▶ Goal of the exercise: Copy out every one of the lines below word for word, keeping their order.

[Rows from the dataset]
+--

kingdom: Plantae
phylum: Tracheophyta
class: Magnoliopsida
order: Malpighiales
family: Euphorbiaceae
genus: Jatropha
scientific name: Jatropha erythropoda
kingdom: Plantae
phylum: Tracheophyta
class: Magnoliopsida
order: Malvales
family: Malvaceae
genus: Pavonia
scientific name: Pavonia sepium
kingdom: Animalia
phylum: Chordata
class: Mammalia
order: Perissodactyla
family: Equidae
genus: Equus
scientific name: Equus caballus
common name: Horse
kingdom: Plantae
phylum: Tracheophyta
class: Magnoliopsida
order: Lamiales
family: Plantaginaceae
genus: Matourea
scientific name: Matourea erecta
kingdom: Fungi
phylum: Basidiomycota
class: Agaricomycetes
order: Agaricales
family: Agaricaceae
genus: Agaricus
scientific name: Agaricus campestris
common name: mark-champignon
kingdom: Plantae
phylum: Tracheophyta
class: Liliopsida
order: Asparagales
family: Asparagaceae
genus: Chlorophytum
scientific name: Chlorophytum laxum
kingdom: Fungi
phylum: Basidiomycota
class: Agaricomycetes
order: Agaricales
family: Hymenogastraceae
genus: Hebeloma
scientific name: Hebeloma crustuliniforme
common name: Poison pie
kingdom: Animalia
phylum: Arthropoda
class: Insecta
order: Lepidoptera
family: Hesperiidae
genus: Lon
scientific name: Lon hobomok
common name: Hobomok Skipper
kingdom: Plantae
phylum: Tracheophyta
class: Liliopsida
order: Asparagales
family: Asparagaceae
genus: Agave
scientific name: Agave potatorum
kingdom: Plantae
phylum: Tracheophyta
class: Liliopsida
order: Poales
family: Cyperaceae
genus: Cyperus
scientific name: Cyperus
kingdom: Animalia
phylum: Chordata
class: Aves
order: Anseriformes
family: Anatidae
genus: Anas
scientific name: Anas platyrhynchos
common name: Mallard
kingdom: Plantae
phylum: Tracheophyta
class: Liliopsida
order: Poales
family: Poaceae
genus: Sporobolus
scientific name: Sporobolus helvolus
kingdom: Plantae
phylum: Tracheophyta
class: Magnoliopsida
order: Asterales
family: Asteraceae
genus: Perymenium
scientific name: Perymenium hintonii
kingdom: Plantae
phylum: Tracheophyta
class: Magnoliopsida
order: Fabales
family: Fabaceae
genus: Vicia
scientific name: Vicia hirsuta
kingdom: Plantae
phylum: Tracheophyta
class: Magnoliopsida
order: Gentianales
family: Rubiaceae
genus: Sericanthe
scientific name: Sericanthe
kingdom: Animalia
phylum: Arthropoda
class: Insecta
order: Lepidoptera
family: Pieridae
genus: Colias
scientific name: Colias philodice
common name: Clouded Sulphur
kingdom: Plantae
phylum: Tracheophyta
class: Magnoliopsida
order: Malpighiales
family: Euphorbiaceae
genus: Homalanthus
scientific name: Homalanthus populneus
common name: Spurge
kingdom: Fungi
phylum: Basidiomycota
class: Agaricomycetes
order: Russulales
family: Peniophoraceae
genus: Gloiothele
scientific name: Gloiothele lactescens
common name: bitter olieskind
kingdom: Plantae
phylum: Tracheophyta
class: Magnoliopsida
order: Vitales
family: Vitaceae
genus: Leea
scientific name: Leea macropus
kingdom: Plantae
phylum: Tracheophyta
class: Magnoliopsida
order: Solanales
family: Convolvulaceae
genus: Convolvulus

+--

▶ The result:
kingdom: Plantae
phylum: Tracheophyta
class: Magnoliopsida
order: Malpighiales
family: Euphorbiaceae
genus: Jatropha
scientific name: Jatropha erythropoda
kingdom: Plantae
phylum: Tracheophyta
class: Magnoliopsida
order: Malvales
family: Malvaceae
genus: Pavonia
scientific name: Pavonia sepium
kingdom: Animalia
phylum: Chordata
class: Mammalia
order: Perissodactyla
family: Equidae
genus: Equus
scientific name: Equus caballus
common name: Horse
kingdom: Plantae
phylum: Tracheophyta
class: Magnoliopsida
order: Lamiales
family: Plantaginaceae
genus: Matourea
scientific name: Matourea erecta
kingdom: Fungi
phylum: Basidiomycota
class: Agaricomycetes
order: Agaricales
family: Agaricaceae
genus: Agaricus
scientific name: Agaricus campestris
common name: mark-champignon
kingdom: Plantae
phylum: Tracheophyta
class: Liliopsida
order: Asparagales
family: Asparagaceae
genus: Chlorophytum
scientific name: Chlorophytum laxum
kingdom: Fungi
phylum: Basidiomycota
class: Agaricomycetes
order: Agaricales
family: Hymenogastraceae
genus: Hebeloma
scientific name: Hebeloma crustuliniforme
common name: Poison pie
kingdom: Animalia
phylum: Arthropoda
class: Insecta
order: Lepidoptera
family: Hesperiidae
genus: Lon
scientific name: Lon hobomok
common name: Hobomok Skipper
kingdom: Plantae
phylum: Tracheophyta
class: Liliopsida
order: Asparagales
family: Asparagaceae
genus: Agave
scientific name: Agave potatorum
kingdom: Plantae
phylum: Tracheophyta
class: Liliopsida
order: Poales
family: Cyperaceae
genus: Cyperus
scientific name: Cyperus
kingdom: Animalia
phylum: Chordata
class: Aves
order: Anseriformes
family: Anatidae
genus: Anas
scientific name: Anas platyrhynchos
common name: Mallard
kingdom: Plantae
phylum: Tracheophyta
class: Liliopsida
order: Poales
family: Poaceae
genus: Sporobolus
scientific name: Sporobolus helvolus
kingdom: Plantae
phylum: Tracheophyta
class: Magnoliopsida
order: Asterales
family: Asteraceae
genus: Perymenium
scientific name: Perymenium hintonii
kingdom: Plantae
phylum: Tracheophyta
class: Magnoliopsida
order: Fabales
family: Fabaceae
genus: Vicia
scientific name: Vicia hirsuta
kingdom: Plantae
phylum: Tracheophyta
class: Magnoliopsida
order: Gentianales
family: Rubiaceae
genus: Sericanthe
scientific name: Sericanthe
kingdom: Animalia
phylum: Arthropoda
class: Insecta
order: Lepidoptera
family: Pieridae
genus: Colias
scientific name: Colias philodice
common name: Clouded Sulphur
kingdom: Plantae
phylum: Tracheophyta
class: Magnoliopsida
order: Malpighiales
family: Euphorbiaceae
genus: Homalanthus
scientific name: Homalanthus populneus
common name: Spurge
kingdom: Fungi
phylum: Basidiomycota
class: Agaricomycetes
order: Russulales
family: Peniophoraceae
genus: Gloiothele
scientific name: Gloiothele lactescens
common name: bitter olieskind
kingdom: Plantae
phylum: Tracheophyta
class: Magnoliopsida
order: Vitales
family: Vitaceae
genus: Leea
scientific name: Leea macropus
kingdom: Plantae
phylum: Tracheophyta
class: Magnoliopsida
order: Solanales
family: Convolvulaceae
genus: Convolvulus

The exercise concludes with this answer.